Of course, there are also physicians who have illnesses that may not impair their ability to practice safely. These physicians may be keenly aware of and respect their limitations and have adaptations that allow them to practice safely. These physicians expect, and the ADA requires, that they not be subjected to undue hindrance in being able to practice safely. These physicians have the right to obtain a license without being subject to an undue burden.
The challenge lies in reconciling boards’ responsibility to identify applicants with illnesses that prevent them from practicing safely with its obligation to uphold the ADA and not prohibit the licensure of physicians whose illnesses do not affect their practice.
Medicine Versus Law: How Can We Help Everyone Win?
Whenever there is an ethical tension, the solution becomes complicated. Almost never do we find a simple “right answer.” There are extremes to addressing this specific tension. One extreme is for boards to avoid overstepping ADA bounds by making no inquiries about health and only responding to complaints. This does not protect the public. The other extreme is for boards to question physicians aggressively about their health to uncover any potential red flags. This does not respect the rights of physicians with disabilities.

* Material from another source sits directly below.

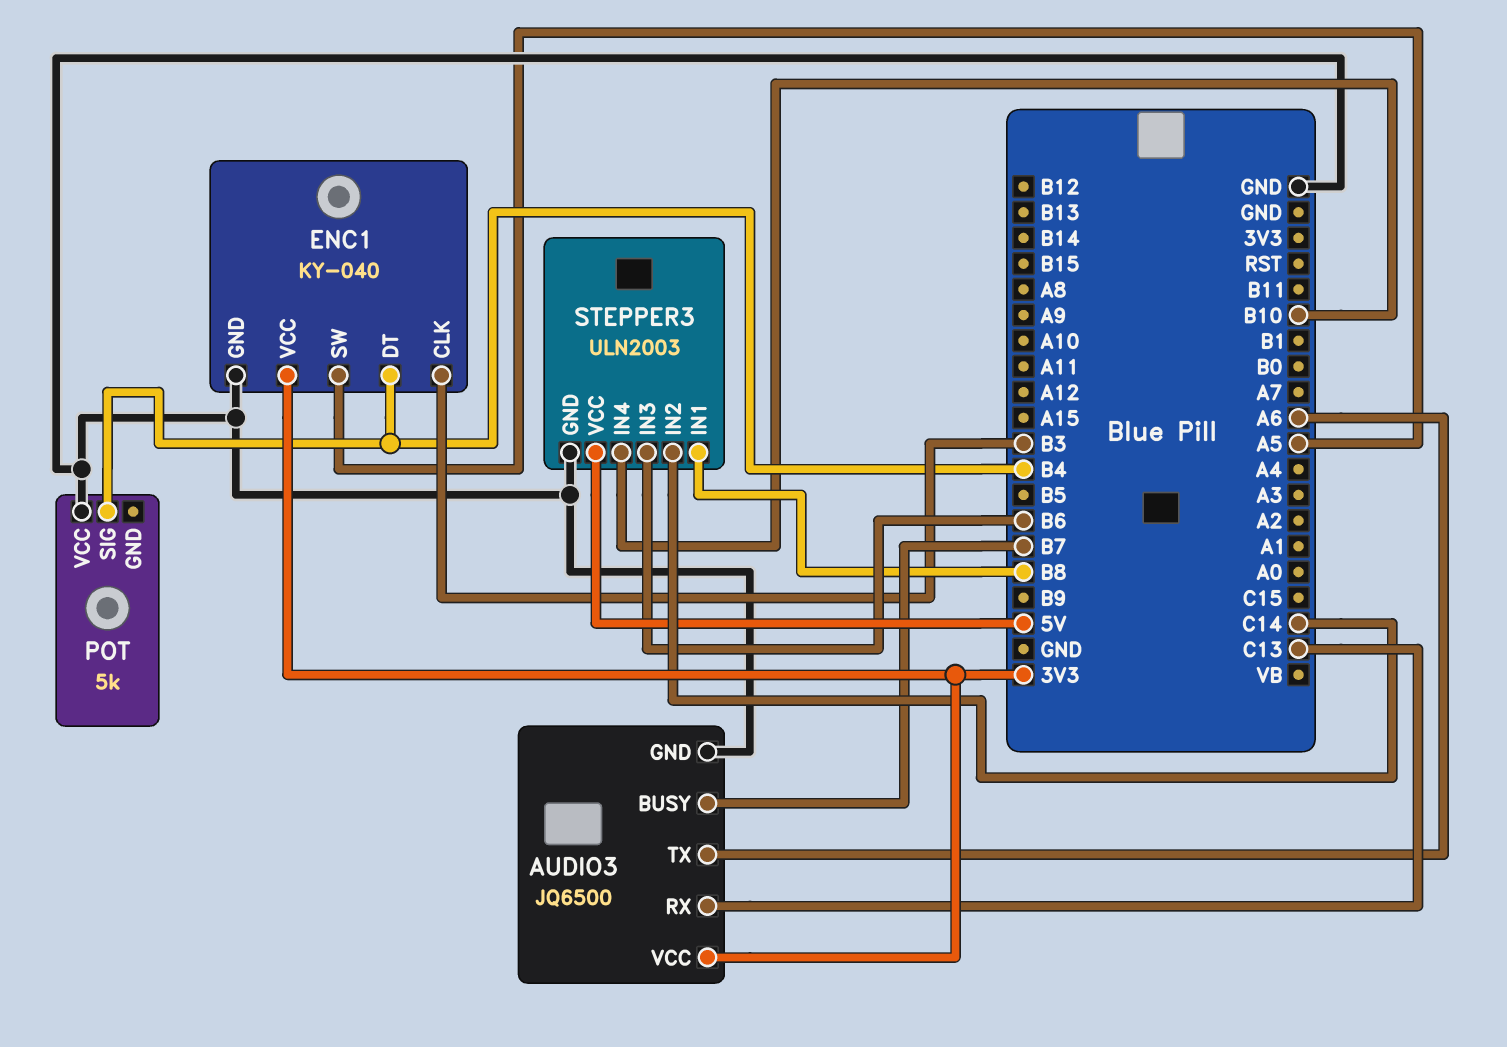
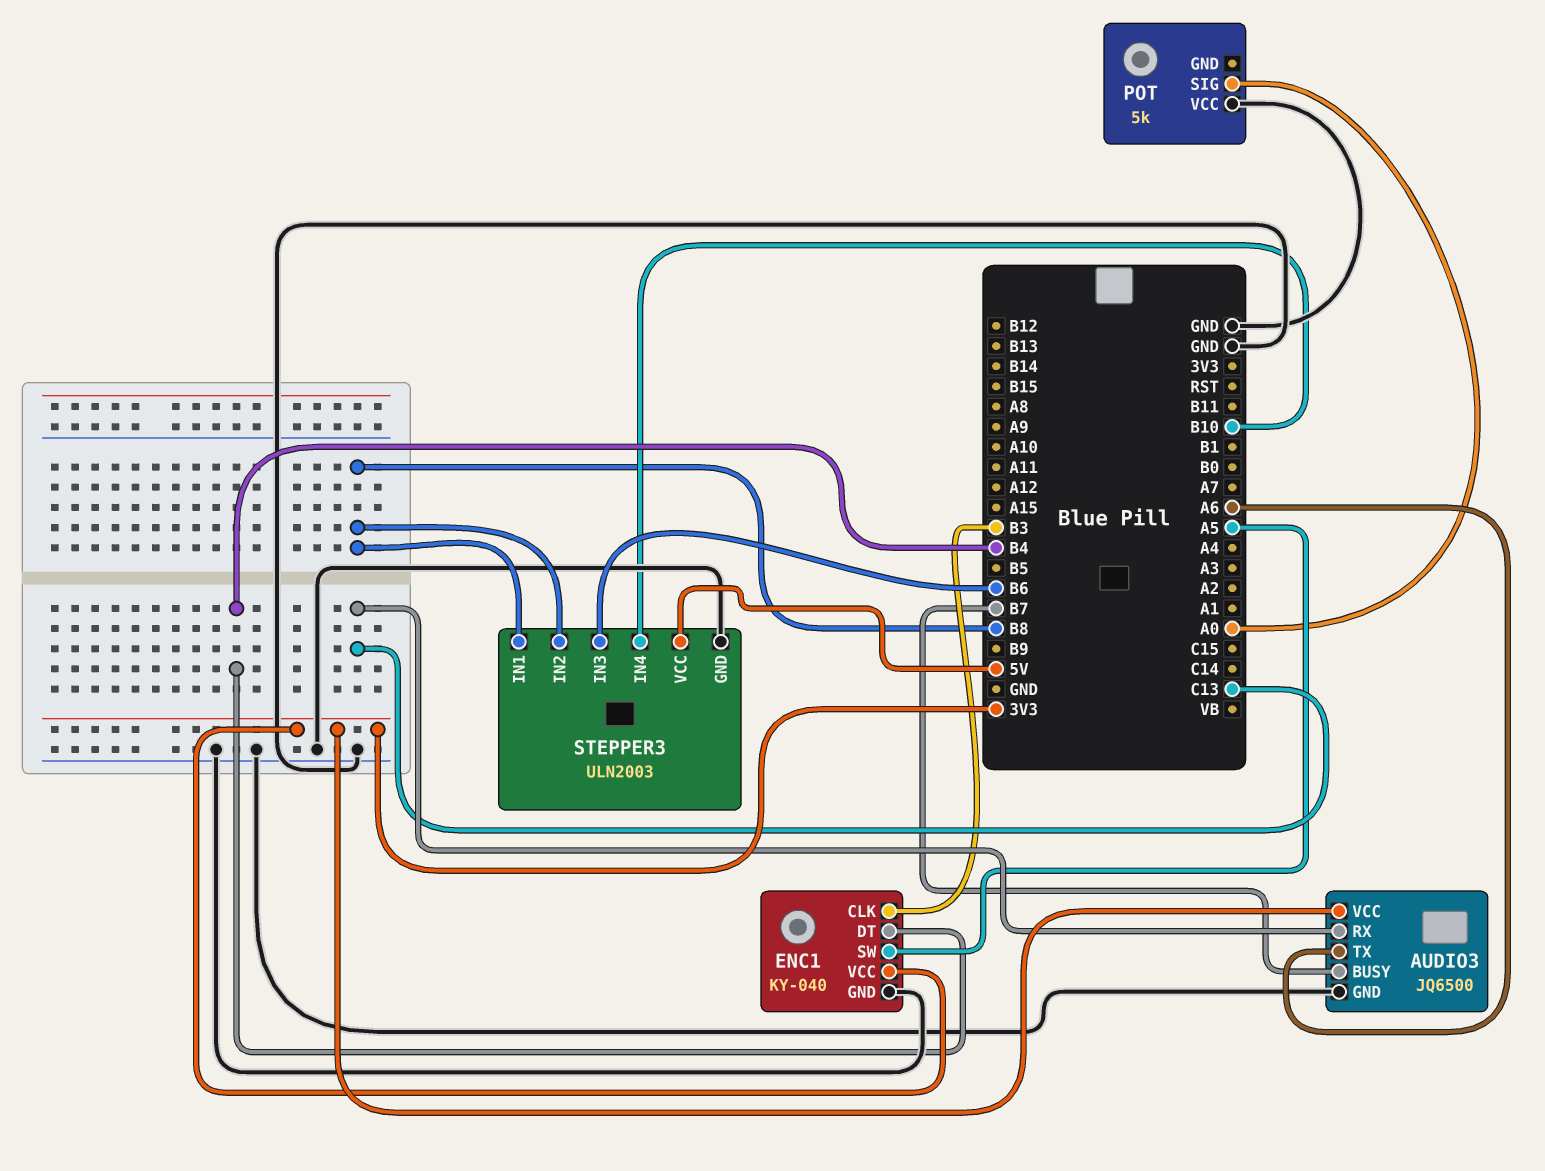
POT pin SIG: B4 -> A0
STEPPER3 pin IN2: C14 -> B8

This tension is amplified by the historic difference in how the fields of law and medicine resolve disputes. The classic legal model is the advocate model, where an advocate for each side aggressively argues his or her point of view. From the tension between these two sides, justice may emerge. The classic medical model is collaboration, where all parties discuss their perspectives back and forth and, from these discussions, the right answer may emerge. Each model has benefits and drawbacks, and each may be more effective in certain situations. The practical difficulty occurs when we try to solve problems by using both models simultaneously. It does not work.
Resolving the tension between protecting the public and protecting the rights of impaired individuals requires Solomonic wisdom. The time has come for all sides of this argument to begin to work together in collaboration. To do so, both sides will need to acknowledge that the other has legitimate concerns and interests. Solutions must be found that allow boards to identify individuals with impairments that limit their ability to practice safely. These solutions must recognize that these individuals may be in denial of their limitations and may not voluntarily report them. However, solutions must not unduly burden individuals with disabilities who can practice safely. Attempts to advocate on behalf of one side without respecting the legitimate needs and concerns of the other will only result in resistance and conflict.

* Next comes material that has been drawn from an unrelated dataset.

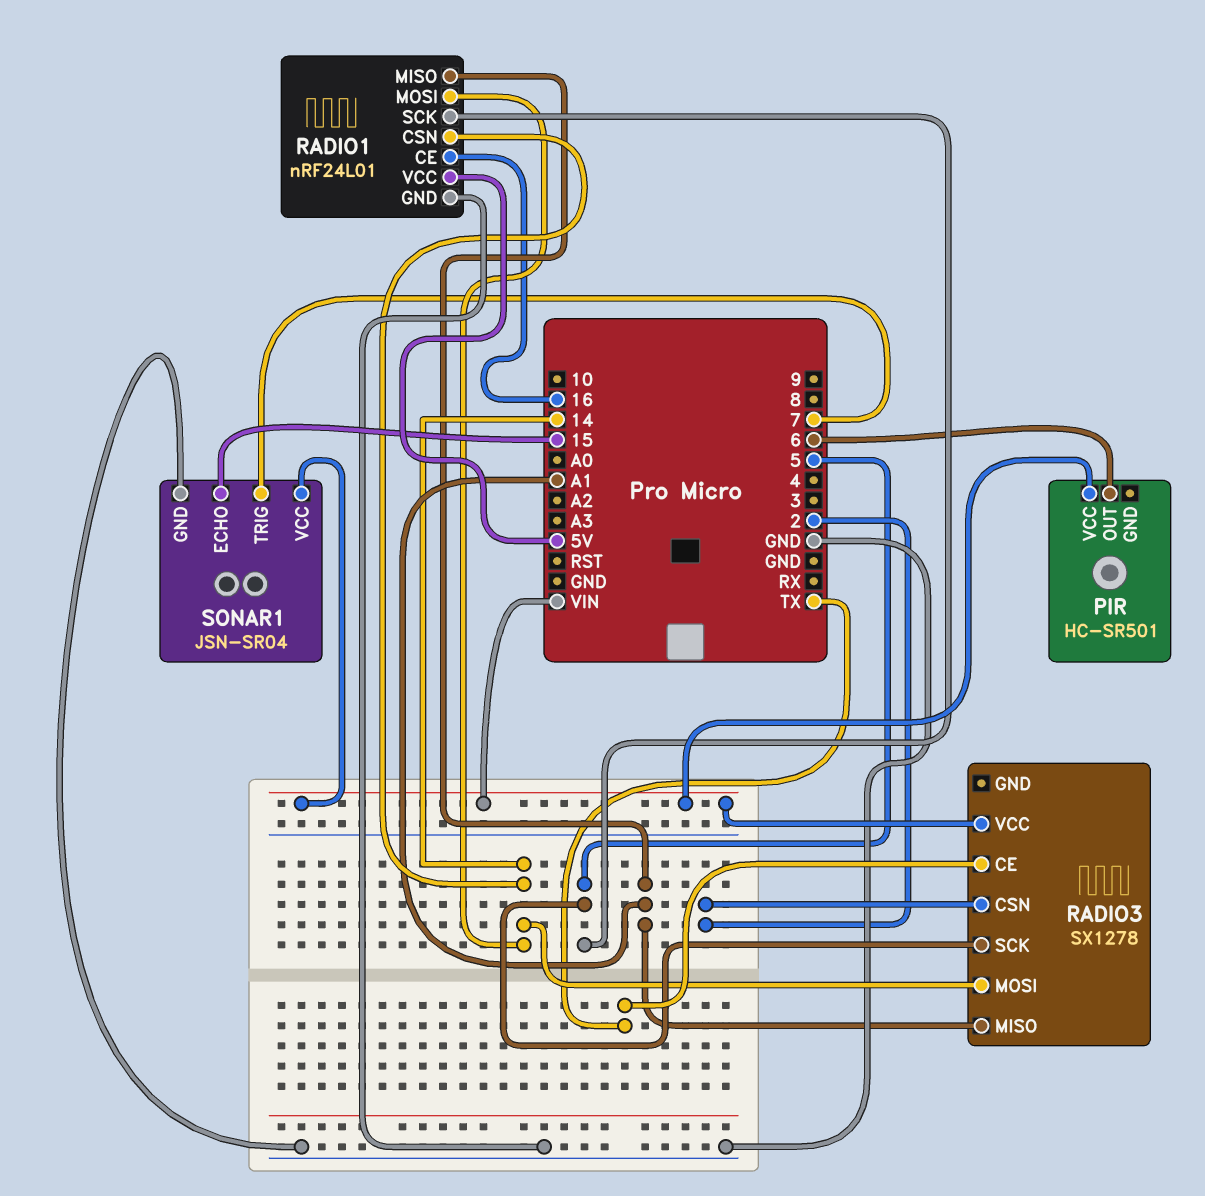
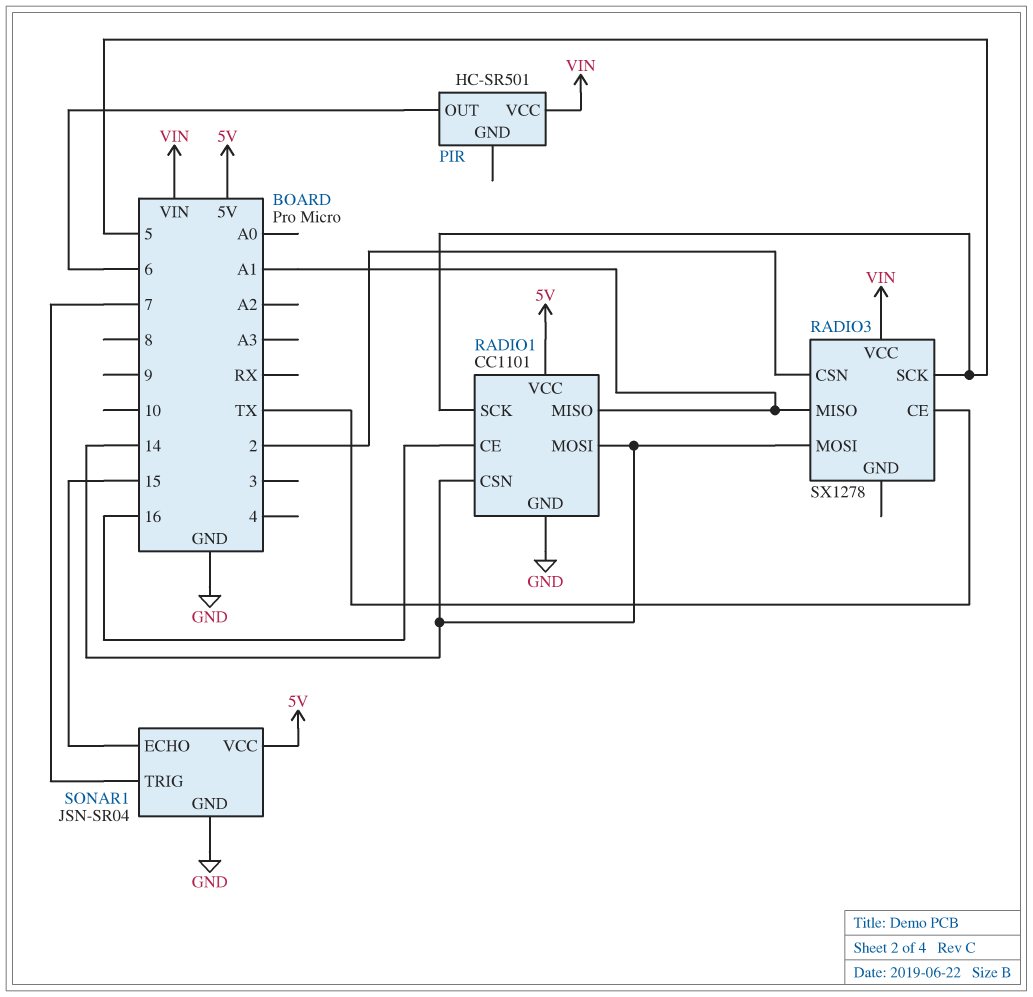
RADIO1: nRF24L01 -> CC1101
SONAR1 pin VCC: VIN -> 5V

If all sides collaborate and share knowledge, they will come to a better solution and be willing to act on the solution.11 The classic adversarial model has a winner and a loser. For us to address all the concerns, all sides need to believe their concerns are understood and appreciated and that no one loses. The legal community does use this technique, in mediation. The time has come for all sides to step back and decide how, together, we can address the concerns. All sides must acknowledge that others have valid concerns. All sides must agree that if the concerns are valid, we need a solution that addresses all the concerns and that we do not have “winners” and “losers.” All sides must acknowledge that there may be strong feelings present but that we can have strong feelings without impugning the motives of each other. Working together, we can find solutions that will be better for all—the public, our patients, and our professions.